There simply are too many banks and too little business for them. The bond markets have replaced a good deal of the commercial lending business. Financial technology reduces the number of loan officers, paper shufflers, and bank tellers. Deutsche’s competitor Commerzbank this morning announced 9,300 layoffs, or about a tenth of its workforce. That’s a good start. The European banking industry probably needs to reduce its headcount and number of branches by more than half. The return on equity to the Bloomberg European banks index stood at barely 3.3% in September. That’s not viable, and the solution is consolidation.

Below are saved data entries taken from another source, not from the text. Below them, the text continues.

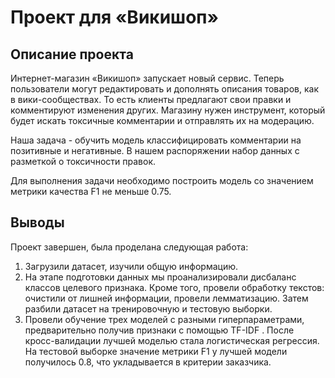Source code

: # Проект для «Викишоп»

## Описание проекта
Интернет-магазин «Викишоп» запускает новый сервис. Теперь пользователи могут редактировать и дополнять описания товаров, как в вики-сообществах. То есть клиенты предлагают свои правки и комментируют изменения других. Магазину нужен инструмент, который будет искать токсичные комментарии и отправлять их на модерацию.

Наша задача - обучить модель классифицировать комментарии на позитивные и негативные. В нашем распоряжении набор данных с разметкой о токсичности правок.

Для выполнения задачи необходимо построить модель со значением метрики качества F1 не меньше 0.75.

## Выводы

Проект завершен, была проделана следующая работа:

1. Загрузили датасет, изучили общую информацию.
2. На этапе подготовки данных мы проанализировали дисбаланс классов целевого признака. Кроме того, провели обработку текстов: очистили от лишней информации, провели лемматизацию. Затем разбили датасет на тренировочную и тестовую выборки.
3. Провели обучение трех моделей с разными гиперпараметрами, предварительно получив признаки с помощью TF-IDF . После кросс-валидации лучшей моделью стала логистическая регрессия. На тестовой выборке значение метрики F1 у лучшей модели получилось 0.8, что укладывается в критерии заказчика.

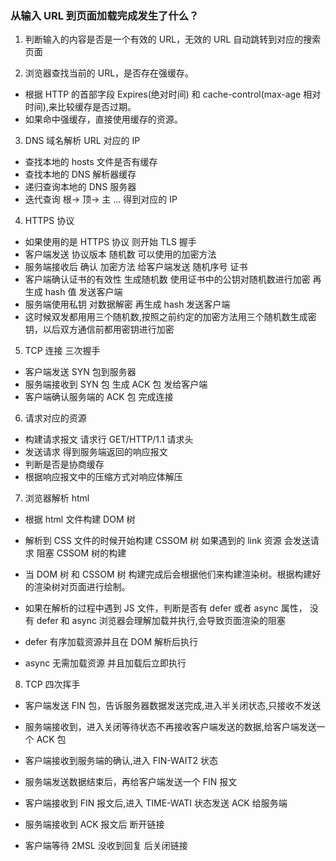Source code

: ### 从输入 URL 到页面加载完成发生了什么？

1. 判断输入的内容是否是一个有效的 URL，无效的 URL 自动跳转到对应的搜索页面

2. 浏览器查找当前的 URL，是否存在强缓存。

- 根据 HTTP 的首部字段 Expires(绝对时间) 和 cache-control(max-age 相对时间),来比较缓存是否过期。
- 如果命中强缓存，直接使用缓存的资源。

3. DNS 域名解析 URL 对应的 IP

- 查找本地的 hosts 文件是否有缓存
- 查找本地的 DNS 解析器缓存
- 递归查询本地的 DNS 服务器
- 迭代查询 根-> 顶-> 主 ... 得到对应的 IP

4. HTTPS 协议

- 如果使用的是 HTTPS 协议 则开始 TLS 握手
- 客户端发送 协议版本 随机数 可以使用的加密方法
- 服务端接收后 确认 加密方法 给客户端发送 随机序号 证书
- 客户端确认证书的有效性 生成随机数 使用证书中的公钥对随机数进行加密 再生成 hash 值 发送客户端
- 服务端使用私钥 对数据解密 再生成 hash 发送客户端
- 这时候双发都用用三个随机数,按照之前约定的加密方法用三个随机数生成密钥，以后双方通信前都用密钥进行加密

5. TCP 连接 三次握手

- 客户端发送 SYN 包到服务器
- 服务端接收到 SYN 包 生成 ACK 包 发给客户端
- 客户端确认服务端的 ACK 包 完成连接

6. 请求对应的资源

- 构建请求报文 请求行 GET/HTTP/1.1 请求头
- 发送请求 得到服务端返回的响应报文
- 判断是否是协商缓存
- 根据响应报文中的压缩方式对响应体解压

7. 浏览器解析 html

- 根据 html 文件构建 DOM 树
- 解析到 CSS 文件的时候开始构建 CSSOM 树 如果遇到的 link 资源 会发送请求 阻塞 CSSOM 树的构建
- 当 DOM 树 和 CSSOM 树 构建完成后会根据他们来构建渲染树。根据构建好的渲染树对页面进行绘制。
- 如果在解析的过程中遇到 JS 文件，判断是否有 defer 或者 async 属性， 没有 defer 和 async 浏览器会理解加载并执行,会导致页面渲染的阻塞

- defer 有序加载资源并且在 DOM 解析后执行
- async 无需加载资源 并且加载后立即执行

8. TCP 四次挥手

- 客户端发送 FIN 包，告诉服务器数据发送完成,进入半关闭状态,只接收不发送

- 服务端接收到，进入关闭等待状态不再接收客户端发送的数据,给客户端发送一个 ACK 包

- 客户端接收到服务端的确认,进入 FIN-WAIT2 状态

- 服务端发送数据结束后，再给客户端发送一个 FIN 报文

- 客户端接收到 FIN 报文后,进入 TIME-WATI 状态发送 ACK 给服务端

- 服务端接收到 ACK 报文后 断开链接

- 客户端等待 2MSL 没收到回复 后关闭链接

That probably explains why the German government has ruled out a bailout Deutsche Bank. In the case of a real run, to be sure, the government would protect depositors and counterparties to hedging transactions– but not stockholders or bondholders. On Sept. 27, a member of the German central bank’s supervisory board, Andreas Dombret, began a speech in Vienna with the question: “Are there too many banks?” He concluded with a blunt statement that “the banking sector’s share in economic activity has to shrink…How this is done is up to the market.”
That’s easier in Germany, which has a chronic labor shortage, than in France or Italy, which have chronic unemployment and where jobs are protected like heirlooms. The Bundesbank appears to have taken the initiative, and Deutsche Bank very well may lead the way.